Data listing:
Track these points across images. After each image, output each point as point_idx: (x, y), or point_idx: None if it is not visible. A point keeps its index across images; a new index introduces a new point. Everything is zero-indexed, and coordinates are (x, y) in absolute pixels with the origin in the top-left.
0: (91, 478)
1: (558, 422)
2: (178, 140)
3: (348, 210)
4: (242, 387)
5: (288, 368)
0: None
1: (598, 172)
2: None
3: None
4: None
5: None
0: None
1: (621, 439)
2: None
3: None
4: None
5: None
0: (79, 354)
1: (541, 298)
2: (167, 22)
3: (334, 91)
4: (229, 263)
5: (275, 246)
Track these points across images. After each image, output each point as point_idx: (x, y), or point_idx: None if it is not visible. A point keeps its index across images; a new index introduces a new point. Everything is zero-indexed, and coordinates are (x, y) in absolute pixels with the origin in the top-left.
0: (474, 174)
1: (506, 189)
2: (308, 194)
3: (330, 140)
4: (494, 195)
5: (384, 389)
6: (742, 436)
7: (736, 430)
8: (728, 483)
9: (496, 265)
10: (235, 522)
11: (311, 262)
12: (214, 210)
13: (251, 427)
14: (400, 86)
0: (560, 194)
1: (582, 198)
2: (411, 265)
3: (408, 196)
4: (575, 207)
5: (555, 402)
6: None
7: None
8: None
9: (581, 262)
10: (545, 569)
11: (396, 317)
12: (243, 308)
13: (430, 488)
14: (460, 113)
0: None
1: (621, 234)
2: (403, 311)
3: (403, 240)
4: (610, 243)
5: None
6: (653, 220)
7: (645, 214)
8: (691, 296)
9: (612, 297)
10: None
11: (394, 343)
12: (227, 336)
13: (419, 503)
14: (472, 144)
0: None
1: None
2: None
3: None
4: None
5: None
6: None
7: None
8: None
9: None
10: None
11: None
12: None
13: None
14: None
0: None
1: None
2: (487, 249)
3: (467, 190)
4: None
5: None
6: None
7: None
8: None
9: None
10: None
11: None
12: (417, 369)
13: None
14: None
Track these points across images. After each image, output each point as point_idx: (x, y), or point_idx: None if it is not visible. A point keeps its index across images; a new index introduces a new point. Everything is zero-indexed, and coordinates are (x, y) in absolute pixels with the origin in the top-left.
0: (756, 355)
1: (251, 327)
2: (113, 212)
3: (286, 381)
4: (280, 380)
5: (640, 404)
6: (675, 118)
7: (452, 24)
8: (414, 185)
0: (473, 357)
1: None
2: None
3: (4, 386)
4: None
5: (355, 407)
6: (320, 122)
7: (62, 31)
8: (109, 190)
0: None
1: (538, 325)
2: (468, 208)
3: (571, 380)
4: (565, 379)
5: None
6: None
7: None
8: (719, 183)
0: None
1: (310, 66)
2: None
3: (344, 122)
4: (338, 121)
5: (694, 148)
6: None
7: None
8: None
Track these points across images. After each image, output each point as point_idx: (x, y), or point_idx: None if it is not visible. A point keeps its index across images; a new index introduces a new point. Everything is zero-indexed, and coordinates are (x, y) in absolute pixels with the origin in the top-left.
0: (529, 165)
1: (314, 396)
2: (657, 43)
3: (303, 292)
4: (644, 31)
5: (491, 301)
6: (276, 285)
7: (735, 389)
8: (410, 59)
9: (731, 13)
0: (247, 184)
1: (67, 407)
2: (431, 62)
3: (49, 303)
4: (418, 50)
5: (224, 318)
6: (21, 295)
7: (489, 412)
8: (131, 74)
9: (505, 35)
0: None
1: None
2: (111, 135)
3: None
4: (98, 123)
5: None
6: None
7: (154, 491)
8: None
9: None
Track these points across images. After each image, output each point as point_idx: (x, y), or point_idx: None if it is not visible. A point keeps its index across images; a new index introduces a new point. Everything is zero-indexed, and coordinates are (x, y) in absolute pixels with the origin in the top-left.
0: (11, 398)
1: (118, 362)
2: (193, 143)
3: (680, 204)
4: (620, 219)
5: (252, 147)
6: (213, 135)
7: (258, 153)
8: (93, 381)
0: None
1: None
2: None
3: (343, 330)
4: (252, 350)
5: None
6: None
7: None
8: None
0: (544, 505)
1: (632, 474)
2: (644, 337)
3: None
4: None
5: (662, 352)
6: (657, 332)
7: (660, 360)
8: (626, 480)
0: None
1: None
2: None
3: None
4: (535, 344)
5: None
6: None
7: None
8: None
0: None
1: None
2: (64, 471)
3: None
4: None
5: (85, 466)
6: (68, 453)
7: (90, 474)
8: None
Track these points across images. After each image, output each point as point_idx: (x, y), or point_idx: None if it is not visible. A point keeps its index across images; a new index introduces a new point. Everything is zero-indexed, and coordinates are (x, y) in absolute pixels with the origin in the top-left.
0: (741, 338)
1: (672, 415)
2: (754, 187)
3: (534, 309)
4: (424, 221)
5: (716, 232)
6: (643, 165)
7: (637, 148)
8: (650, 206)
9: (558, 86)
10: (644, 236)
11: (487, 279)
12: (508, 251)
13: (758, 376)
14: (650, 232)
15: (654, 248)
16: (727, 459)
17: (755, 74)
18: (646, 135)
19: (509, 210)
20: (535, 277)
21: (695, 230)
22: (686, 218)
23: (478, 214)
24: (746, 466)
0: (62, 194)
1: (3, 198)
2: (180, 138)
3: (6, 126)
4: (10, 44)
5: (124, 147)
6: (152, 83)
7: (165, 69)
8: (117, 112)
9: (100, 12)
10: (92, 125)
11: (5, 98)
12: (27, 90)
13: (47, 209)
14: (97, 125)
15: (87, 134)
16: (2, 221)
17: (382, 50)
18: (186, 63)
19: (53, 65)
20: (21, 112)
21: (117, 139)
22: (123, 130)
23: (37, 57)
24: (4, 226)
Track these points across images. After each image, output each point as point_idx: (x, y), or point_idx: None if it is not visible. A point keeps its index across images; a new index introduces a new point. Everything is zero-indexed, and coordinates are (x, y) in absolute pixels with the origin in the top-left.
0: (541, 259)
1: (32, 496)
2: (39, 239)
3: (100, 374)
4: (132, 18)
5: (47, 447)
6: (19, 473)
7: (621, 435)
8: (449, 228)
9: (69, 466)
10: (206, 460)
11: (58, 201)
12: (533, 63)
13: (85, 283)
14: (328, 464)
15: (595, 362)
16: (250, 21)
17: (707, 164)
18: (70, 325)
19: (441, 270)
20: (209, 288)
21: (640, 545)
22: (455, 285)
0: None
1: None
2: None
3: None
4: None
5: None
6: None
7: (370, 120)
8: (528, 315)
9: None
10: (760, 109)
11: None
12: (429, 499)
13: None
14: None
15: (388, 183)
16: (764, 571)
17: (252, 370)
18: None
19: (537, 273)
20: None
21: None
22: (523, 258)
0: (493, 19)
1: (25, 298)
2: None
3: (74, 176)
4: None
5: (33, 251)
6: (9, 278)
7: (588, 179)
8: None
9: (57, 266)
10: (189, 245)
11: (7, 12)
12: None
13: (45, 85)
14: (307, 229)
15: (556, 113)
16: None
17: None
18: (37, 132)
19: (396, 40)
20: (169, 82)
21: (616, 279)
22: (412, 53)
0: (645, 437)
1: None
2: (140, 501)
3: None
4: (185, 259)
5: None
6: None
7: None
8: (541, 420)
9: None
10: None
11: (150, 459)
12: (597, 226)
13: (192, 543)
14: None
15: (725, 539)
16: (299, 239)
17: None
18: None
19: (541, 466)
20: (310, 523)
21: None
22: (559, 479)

§ **What to do**: Arrange the lines of the entries as a Markdown table with the columns Row and Line, starting at the first line of the entries and ending at the line that contains "5: (275, 246)", both included. Leave out blank lines and put each line's number in Row.

§ **Expected answer**:
| Row | Line |
|---|---|
| 1 | Track these points across images. After each image, output each point as point_idx: (x, y), or point_idx: None if it is not visible. A point keeps its index across images; a new index introduces a new point. Everything is zero-indexed, and coordinates are (x, y) in absolute pixels with the origin in the top-left. |
| 2 | 0: (91, 478) |
| 3 | 1: (558, 422) |
| 4 | 2: (178, 140) |
| 5 | 3: (348, 210) |
| 6 | 4: (242, 387) |
| 7 | 5: (288, 368) |
| 8 | 0: None |
| 9 | 1: (598, 172) |
| 10 | 2: None |
| 11 | 3: None |
| 12 | 4: None |
| 13 | 5: None |
| 14 | 0: None |
| 15 | 1: (621, 439) |
| 16 | 2: None |
| 17 | 3: None |
| 18 | 4: None |
| 19 | 5: None |
| 20 | 0: (79, 354) |
| 21 | 1: (541, 298) |
| 22 | 2: (167, 22) |
| 23 | 3: (334, 91) |
| 24 | 4: (229, 263) |
| 25 | 5: (275, 246) |